CREATE MATERIALIZED VIEW monthly_revenue AS
SELECT
date_trunc('month', created_at) AS month,
sum(amount) AS total_revenue,
count(*) AS order_count
FROM orders
WHERE status = 'completed'
GROUP BY 1;
-- Refresh periodically
REFRESH MATERIALIZED VIEW CONCURRENTLY monthly_revenue;"CONCURRENTLY" keeps the view readable while it refreshes. For this to work, you need a unique index on the view:
CREATE UNIQUE INDEX idx_monthly_revenue_month ON monthly_revenue (month);Now few words about dead rows. Dead rows are being collected as you update and delete. Autovacuum can be used to clear them, but the defaults are very conservative. On write-heavy tables you need it to run more often:
ALTER TABLE events SET (
autovacuum_vacuum_scale_factor = 0.01, -- default 0.2
autovacuum_analyze_scale_factor = 0.005, -- default 0.1
autovacuum_vacuum_cost_delay = 2 -- default 2ms (was 20ms in older versions)
);On a large table, the default "vacuum when 20% of rows are dead" means millions of dead rows can build up before vacuum even starts. Lowering the scale factor fixes this. Also you can monitor dead tuples:
SELECT
relname,
n_dead_tup,
n_live_tup,
round(n_dead_tup::numeric / greatest(n_live_tup, 1) * 100, 2) AS dead_pct,
last_autovacuum
FROM pg_stat_user_tables
ORDER BY n_dead_tup DESC
LIMIT 10;What I would not suggest to use
- Application-level sharding which adds a lot of complexity. Cross-shard queries and rebalancing become your problem, and so does every migration from then on. Unless you are at a scale that genuinely needs it, it is too early.
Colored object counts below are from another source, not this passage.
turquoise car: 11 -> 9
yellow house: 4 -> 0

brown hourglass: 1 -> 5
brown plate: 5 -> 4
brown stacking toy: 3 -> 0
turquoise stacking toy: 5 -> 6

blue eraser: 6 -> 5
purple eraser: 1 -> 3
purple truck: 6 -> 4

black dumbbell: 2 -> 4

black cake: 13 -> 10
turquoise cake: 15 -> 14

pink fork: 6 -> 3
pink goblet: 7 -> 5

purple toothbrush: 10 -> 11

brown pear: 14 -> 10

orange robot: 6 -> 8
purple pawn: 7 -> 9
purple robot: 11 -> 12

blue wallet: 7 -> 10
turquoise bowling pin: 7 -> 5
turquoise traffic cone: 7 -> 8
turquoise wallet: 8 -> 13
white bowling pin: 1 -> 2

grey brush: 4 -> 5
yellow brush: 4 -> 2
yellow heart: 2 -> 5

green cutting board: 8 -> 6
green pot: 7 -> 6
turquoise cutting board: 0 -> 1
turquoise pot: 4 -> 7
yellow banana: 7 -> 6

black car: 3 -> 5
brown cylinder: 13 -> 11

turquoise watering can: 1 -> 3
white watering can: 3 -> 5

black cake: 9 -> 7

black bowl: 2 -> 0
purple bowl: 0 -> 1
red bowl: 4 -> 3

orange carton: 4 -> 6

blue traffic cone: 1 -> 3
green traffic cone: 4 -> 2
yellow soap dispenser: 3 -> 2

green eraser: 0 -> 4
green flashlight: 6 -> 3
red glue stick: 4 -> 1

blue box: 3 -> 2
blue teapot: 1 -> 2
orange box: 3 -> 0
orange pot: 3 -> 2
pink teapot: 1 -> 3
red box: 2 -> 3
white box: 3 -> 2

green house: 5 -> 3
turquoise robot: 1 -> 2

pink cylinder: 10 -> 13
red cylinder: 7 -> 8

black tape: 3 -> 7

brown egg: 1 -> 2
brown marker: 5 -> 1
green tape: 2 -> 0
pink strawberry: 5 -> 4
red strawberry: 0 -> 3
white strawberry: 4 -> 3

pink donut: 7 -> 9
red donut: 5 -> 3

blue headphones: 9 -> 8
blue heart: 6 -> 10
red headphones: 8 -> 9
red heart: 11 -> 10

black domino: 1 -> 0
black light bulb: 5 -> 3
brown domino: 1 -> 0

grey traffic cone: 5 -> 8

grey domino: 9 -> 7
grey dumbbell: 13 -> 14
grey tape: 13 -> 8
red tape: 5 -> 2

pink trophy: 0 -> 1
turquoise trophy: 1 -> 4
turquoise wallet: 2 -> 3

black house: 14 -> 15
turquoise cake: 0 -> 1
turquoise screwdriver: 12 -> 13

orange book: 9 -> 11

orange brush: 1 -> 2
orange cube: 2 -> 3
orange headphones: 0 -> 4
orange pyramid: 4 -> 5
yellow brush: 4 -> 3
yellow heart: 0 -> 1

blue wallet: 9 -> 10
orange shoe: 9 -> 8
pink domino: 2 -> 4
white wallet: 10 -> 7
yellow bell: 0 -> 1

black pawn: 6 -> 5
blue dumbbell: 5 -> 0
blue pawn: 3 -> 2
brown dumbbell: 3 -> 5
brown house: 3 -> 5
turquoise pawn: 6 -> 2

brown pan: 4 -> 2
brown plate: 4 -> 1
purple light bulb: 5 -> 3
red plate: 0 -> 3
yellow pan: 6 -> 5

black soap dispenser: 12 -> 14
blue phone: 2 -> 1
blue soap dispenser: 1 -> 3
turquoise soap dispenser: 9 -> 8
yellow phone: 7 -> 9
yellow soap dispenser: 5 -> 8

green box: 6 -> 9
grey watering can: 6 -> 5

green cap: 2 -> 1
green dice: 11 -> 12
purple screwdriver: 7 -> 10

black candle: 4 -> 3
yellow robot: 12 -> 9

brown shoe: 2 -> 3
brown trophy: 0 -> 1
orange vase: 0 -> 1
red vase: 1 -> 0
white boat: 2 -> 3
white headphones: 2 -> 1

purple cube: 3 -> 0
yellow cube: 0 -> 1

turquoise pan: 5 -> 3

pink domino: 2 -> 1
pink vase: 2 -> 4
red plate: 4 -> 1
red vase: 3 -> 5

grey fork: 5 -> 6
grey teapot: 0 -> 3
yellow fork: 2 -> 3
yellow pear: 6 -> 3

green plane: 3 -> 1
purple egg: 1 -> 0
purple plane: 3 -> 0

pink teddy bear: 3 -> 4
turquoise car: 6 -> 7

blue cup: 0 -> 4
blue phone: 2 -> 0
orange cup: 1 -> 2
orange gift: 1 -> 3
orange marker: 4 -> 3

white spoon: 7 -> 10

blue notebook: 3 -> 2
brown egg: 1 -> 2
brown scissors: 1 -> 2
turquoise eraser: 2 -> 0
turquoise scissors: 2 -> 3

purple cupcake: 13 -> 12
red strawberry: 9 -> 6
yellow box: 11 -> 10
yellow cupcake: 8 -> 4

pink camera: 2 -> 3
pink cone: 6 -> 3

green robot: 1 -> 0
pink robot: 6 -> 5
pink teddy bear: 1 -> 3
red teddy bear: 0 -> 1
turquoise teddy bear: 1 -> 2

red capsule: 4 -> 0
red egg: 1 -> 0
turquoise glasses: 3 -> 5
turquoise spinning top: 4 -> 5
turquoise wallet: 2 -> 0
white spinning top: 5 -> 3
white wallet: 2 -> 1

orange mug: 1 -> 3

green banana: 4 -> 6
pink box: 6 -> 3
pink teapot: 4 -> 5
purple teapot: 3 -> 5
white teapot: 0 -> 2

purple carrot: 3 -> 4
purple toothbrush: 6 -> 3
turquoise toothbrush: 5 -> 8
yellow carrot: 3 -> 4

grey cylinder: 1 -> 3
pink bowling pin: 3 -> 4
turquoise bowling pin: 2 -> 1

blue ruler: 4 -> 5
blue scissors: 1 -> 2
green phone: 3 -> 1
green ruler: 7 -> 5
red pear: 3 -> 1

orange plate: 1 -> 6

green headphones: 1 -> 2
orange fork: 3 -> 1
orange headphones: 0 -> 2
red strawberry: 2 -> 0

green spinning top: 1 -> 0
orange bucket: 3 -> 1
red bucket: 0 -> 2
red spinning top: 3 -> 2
- Switching to nosql databases for performance. It is a total disaster to rebuild the joins and constraints for big and complex project. Postgres with the right indexes is fast enough for almost all workloads.
Regarding Citus and distributed Postgres, I can not tell you much. Maybe I will look at them precisely a bit later. But in case when you need horizontal write scaling they may be the only options for you. They also change how you model data, since everything needs a distribution key, and some queries get slow or stop working entirely. So I would consider moving to these to be a complex and dangerous task.